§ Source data
++++++++++

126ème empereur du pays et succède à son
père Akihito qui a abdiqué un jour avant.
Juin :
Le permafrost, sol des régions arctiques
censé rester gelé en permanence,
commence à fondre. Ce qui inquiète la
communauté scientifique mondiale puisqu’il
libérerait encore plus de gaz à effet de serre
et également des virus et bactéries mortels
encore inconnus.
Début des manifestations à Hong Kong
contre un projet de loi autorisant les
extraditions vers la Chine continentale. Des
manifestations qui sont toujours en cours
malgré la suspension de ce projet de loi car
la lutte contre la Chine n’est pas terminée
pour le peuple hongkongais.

++++++++++

§ Task directions
Retype the entries shown above. Keep every word exactly as it is.

§ Answer area
126ème empereur du pays et succède à son
père Akihito qui a abdiqué un jour avant.
Juin :
Le permafrost, sol des régions arctiques
censé rester gelé en permanence,
commence à fondre. Ce qui inquiète la
communauté scientifique mondiale puisqu’il
libérerait encore plus de gaz à effet de serre
et également des virus et bactéries mortels
encore inconnus.
Début des manifestations à Hong Kong
contre un projet de loi autorisant les
extraditions vers la Chine continentale. Des
manifestations qui sont toujours en cours
malgré la suspension de ce projet de loi car
la lutte contre la Chine n’est pas terminée
pour le peuple hongkongais.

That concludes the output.